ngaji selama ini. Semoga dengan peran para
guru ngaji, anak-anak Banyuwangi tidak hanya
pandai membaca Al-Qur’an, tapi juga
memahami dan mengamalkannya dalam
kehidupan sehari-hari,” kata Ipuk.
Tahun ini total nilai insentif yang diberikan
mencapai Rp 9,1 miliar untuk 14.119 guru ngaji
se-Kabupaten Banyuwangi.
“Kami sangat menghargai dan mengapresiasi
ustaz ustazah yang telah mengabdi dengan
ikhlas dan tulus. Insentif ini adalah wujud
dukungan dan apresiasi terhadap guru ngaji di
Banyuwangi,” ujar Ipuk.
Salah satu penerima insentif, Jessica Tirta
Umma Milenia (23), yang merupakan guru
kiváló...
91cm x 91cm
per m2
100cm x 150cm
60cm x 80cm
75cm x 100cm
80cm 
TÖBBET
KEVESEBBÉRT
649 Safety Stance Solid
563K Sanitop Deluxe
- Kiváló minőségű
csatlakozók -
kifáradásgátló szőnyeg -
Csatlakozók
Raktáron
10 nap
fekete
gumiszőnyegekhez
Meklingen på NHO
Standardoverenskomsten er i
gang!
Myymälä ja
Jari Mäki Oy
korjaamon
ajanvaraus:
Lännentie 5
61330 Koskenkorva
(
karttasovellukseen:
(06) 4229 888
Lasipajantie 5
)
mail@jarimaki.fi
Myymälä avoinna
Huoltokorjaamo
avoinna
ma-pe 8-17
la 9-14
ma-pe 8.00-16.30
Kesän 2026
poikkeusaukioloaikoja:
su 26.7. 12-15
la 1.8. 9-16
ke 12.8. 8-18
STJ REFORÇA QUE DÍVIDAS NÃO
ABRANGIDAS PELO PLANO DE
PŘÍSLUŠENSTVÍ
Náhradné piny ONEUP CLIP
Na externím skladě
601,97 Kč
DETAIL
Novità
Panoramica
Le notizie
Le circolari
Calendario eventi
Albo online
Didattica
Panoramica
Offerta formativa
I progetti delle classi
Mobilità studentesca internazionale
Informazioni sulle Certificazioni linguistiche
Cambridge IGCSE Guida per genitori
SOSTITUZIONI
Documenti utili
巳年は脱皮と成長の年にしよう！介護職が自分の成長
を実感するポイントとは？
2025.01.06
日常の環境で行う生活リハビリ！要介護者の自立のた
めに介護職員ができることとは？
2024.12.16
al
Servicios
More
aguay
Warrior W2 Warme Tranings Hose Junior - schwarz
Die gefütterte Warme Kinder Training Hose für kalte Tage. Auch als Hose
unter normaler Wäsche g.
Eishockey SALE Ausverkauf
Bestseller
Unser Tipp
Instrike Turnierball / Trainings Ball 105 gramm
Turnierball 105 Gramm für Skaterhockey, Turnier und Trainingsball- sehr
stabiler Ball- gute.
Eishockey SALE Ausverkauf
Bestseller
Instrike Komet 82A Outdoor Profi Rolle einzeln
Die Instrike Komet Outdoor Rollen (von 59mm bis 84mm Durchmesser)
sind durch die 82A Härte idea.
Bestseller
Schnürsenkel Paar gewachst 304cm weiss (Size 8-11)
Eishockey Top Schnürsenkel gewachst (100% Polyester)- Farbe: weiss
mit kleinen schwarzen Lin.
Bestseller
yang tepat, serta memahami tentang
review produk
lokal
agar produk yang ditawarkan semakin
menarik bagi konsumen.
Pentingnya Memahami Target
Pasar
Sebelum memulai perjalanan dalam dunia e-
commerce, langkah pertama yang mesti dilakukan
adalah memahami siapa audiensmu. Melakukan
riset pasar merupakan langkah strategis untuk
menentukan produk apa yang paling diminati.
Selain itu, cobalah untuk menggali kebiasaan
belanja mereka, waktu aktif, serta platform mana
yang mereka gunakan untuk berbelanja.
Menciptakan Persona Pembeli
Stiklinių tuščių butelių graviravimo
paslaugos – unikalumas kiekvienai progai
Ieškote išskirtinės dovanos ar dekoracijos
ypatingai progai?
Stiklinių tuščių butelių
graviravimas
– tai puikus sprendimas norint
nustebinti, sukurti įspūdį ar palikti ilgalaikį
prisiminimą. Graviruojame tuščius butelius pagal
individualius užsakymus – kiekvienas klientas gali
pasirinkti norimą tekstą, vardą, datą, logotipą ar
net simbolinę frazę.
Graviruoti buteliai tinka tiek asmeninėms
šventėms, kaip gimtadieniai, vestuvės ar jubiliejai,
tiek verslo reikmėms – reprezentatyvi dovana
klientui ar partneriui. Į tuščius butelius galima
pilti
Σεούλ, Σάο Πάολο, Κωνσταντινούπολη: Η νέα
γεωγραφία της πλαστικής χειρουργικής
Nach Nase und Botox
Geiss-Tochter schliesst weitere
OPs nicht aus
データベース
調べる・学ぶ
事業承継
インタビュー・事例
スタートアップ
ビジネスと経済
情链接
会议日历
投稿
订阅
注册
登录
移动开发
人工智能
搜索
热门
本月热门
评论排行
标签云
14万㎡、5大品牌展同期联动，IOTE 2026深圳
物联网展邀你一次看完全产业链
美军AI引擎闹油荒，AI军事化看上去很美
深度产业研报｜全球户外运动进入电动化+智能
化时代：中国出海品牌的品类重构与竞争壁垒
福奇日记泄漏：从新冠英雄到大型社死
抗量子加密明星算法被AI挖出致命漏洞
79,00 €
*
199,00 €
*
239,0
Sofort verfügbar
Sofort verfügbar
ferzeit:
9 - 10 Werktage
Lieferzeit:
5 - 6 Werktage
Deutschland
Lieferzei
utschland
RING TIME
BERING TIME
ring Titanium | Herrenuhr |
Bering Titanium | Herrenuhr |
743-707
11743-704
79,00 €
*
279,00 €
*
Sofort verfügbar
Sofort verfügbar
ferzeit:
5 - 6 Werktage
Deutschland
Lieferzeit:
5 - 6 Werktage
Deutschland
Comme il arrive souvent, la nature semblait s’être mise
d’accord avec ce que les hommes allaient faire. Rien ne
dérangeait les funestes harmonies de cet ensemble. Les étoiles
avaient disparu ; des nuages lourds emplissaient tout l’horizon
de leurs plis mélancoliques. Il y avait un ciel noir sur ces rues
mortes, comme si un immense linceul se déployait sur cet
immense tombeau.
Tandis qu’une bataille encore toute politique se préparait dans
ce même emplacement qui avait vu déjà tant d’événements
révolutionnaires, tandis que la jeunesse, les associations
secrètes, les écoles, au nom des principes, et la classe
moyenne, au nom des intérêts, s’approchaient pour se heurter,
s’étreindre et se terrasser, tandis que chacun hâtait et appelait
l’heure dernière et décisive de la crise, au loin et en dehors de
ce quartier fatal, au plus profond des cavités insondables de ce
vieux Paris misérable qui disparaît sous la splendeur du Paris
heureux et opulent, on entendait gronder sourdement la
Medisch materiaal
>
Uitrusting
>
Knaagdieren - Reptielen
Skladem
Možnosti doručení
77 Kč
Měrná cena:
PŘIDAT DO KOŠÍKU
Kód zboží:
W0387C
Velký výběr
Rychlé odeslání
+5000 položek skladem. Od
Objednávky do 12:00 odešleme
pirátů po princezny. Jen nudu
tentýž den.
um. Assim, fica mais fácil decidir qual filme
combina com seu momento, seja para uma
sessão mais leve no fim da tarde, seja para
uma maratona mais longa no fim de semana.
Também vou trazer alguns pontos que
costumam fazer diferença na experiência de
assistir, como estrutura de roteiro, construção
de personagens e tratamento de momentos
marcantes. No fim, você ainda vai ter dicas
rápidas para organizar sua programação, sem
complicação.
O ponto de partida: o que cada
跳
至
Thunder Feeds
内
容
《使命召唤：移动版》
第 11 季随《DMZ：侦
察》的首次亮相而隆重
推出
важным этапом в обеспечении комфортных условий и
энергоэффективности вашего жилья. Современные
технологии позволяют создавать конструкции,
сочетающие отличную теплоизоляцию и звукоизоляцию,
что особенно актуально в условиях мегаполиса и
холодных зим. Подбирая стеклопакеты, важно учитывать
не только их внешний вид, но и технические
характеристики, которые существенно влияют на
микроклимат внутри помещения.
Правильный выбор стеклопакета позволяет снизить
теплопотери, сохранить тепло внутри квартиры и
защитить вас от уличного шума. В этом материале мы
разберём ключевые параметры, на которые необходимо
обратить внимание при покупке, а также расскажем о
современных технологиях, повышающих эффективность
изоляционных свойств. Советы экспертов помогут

### Instruction
Which lines in the data above contain "tuščių"? Show each one.

### Answer to the problem
Stiklinių tuščių butelių graviravimo
Stiklinių tuščių butelių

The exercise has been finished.